• [WHAT IS BEING ASKED]: Please rewrite the part of the records that runs from the start through the line containing "subtitle Configuring Headless", replacing "document elements" with "page elements" and leaving everything else unchanged.

• [INPUT ROWS]:
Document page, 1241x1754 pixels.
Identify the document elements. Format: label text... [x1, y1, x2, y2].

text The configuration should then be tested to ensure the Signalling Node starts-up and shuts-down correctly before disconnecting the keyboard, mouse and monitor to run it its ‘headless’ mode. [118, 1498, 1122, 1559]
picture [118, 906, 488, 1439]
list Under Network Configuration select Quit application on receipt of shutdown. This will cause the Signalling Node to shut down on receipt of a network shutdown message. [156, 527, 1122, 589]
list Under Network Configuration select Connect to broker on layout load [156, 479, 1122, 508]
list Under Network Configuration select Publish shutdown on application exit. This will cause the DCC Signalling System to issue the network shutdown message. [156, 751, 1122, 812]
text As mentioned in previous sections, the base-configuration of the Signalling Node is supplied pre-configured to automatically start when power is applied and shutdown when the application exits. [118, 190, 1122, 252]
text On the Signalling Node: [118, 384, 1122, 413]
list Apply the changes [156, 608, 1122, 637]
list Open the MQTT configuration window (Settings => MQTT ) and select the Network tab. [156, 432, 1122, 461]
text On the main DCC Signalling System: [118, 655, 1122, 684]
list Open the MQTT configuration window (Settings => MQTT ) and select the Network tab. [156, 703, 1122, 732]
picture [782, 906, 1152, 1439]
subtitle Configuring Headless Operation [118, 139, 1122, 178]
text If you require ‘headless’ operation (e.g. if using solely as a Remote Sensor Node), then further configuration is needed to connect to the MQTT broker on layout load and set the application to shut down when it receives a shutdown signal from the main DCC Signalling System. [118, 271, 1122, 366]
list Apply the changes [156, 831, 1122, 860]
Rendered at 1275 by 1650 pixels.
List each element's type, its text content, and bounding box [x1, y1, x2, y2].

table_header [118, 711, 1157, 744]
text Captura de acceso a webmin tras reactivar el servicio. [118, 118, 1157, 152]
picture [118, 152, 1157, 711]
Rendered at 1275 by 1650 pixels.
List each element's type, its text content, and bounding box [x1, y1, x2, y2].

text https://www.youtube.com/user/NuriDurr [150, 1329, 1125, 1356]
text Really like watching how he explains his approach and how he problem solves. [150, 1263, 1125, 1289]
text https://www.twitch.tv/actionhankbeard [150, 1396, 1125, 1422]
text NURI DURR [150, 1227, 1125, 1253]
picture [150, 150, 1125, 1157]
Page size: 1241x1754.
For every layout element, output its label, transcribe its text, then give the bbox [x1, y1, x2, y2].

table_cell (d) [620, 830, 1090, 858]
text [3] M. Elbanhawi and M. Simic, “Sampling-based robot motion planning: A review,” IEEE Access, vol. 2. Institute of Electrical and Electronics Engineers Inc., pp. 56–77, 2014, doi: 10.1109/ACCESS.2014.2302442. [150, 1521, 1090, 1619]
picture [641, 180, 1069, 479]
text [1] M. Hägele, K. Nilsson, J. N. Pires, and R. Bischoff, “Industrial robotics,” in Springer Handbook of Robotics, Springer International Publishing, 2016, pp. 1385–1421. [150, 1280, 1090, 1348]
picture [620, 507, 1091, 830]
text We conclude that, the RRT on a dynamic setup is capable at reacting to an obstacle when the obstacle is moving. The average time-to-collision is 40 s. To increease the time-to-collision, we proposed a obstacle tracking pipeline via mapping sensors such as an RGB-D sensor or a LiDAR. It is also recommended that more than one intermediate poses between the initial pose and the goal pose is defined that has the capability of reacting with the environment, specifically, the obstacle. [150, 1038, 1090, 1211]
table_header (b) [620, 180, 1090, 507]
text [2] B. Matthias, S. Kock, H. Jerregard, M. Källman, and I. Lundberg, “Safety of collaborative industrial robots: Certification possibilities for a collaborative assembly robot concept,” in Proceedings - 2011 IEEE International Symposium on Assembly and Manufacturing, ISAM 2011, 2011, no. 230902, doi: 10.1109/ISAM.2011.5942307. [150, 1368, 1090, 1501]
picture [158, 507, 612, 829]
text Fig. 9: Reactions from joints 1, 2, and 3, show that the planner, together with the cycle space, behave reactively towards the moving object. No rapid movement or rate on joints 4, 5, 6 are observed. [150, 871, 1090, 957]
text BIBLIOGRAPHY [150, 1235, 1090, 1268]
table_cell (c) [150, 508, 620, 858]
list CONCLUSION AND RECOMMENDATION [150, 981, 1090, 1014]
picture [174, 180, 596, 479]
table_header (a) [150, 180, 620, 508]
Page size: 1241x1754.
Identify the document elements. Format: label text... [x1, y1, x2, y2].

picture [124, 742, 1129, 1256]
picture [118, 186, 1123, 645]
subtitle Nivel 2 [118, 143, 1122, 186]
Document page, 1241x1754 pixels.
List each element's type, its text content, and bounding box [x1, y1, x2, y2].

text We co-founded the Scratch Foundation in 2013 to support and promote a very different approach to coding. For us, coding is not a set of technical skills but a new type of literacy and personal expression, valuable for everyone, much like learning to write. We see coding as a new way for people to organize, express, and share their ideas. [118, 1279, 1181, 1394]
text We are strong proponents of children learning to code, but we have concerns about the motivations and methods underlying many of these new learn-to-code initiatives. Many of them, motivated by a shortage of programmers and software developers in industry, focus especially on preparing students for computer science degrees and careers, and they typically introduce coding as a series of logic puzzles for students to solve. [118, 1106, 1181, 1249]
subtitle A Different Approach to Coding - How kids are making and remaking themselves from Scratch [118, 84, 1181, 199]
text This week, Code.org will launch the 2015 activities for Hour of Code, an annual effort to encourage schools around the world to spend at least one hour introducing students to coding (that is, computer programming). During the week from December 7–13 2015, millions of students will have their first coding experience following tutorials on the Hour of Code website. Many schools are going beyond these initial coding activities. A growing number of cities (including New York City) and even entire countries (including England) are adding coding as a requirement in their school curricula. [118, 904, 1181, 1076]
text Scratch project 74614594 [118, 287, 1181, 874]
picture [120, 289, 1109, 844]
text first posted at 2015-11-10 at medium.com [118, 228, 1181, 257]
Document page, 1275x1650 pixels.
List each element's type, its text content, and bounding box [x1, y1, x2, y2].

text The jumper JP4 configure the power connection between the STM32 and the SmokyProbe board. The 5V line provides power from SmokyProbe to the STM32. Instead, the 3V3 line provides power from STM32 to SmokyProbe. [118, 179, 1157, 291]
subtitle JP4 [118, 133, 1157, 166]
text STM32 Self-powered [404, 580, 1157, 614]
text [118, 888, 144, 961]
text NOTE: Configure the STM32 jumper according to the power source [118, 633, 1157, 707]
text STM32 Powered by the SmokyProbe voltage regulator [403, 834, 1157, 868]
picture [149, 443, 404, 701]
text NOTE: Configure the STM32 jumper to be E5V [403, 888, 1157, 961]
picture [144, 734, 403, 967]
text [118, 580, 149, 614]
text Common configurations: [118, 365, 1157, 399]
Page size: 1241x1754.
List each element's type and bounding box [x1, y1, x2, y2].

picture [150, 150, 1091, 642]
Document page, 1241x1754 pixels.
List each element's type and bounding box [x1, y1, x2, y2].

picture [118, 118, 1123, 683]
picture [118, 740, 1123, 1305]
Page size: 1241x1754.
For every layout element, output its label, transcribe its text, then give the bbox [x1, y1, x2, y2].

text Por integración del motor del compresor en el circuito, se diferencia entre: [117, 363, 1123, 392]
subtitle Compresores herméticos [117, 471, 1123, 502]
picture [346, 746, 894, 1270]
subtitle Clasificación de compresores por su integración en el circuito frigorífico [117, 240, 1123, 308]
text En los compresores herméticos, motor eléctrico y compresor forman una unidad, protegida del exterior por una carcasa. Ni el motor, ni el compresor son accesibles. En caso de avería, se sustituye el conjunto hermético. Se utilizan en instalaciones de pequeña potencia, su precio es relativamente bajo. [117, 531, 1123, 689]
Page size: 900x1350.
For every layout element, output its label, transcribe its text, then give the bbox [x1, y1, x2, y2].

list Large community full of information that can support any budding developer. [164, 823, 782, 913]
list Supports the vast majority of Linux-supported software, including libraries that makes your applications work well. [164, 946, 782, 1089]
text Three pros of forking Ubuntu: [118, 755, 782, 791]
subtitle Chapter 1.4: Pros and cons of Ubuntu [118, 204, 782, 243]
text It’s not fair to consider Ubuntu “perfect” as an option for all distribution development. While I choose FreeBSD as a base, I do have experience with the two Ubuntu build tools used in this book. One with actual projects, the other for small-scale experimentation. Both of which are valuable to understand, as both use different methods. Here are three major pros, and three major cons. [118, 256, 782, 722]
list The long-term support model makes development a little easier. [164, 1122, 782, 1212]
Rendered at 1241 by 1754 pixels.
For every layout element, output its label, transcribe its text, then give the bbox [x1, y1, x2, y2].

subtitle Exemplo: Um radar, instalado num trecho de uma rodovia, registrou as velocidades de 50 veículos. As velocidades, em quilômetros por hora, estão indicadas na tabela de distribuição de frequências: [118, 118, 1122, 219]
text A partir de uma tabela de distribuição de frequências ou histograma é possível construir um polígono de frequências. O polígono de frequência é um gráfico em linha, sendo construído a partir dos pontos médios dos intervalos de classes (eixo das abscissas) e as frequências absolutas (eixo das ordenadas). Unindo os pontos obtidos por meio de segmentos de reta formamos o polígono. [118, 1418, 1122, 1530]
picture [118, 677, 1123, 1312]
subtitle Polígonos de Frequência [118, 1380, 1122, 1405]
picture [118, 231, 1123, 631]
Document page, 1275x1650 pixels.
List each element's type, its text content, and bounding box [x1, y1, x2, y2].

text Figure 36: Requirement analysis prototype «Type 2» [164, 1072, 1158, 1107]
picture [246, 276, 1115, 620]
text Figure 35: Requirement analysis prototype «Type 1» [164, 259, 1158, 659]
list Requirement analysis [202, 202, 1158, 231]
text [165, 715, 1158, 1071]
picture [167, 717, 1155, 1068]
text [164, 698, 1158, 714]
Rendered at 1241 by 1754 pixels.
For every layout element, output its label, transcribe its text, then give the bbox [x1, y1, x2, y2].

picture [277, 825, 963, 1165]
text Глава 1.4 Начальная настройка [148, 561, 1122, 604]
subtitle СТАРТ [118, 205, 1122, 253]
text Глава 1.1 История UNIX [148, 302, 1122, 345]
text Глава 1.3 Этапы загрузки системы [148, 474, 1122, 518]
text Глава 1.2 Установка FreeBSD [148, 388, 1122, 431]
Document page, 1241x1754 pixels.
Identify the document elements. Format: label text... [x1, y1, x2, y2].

• [WRITTEN SOLUTION]:
Document page, 1241x1754 pixels.
Identify the page elements. Format: label text... [x1, y1, x2, y2].

text The configuration should then be tested to ensure the Signalling Node starts-up and shuts-down correctly before disconnecting the keyboard, mouse and monitor to run it its ‘headless’ mode. [118, 1498, 1122, 1559]
picture [118, 906, 488, 1439]
list Under Network Configuration select Quit application on receipt of shutdown. This will cause the Signalling Node to shut down on receipt of a network shutdown message. [156, 527, 1122, 589]
list Under Network Configuration select Connect to broker on layout load [156, 479, 1122, 508]
list Under Network Configuration select Publish shutdown on application exit. This will cause the DCC Signalling System to issue the network shutdown message. [156, 751, 1122, 812]
text As mentioned in previous sections, the base-configuration of the Signalling Node is supplied pre-configured to automatically start when power is applied and shutdown when the application exits. [118, 190, 1122, 252]
text On the Signalling Node: [118, 384, 1122, 413]
list Apply the changes [156, 608, 1122, 637]
list Open the MQTT configuration window (Settings => MQTT ) and select the Network tab. [156, 432, 1122, 461]
text On the main DCC Signalling System: [118, 655, 1122, 684]
list Open the MQTT configuration window (Settings => MQTT ) and select the Network tab. [156, 703, 1122, 732]
picture [782, 906, 1152, 1439]
subtitle Configuring Headless Operation [118, 139, 1122, 178]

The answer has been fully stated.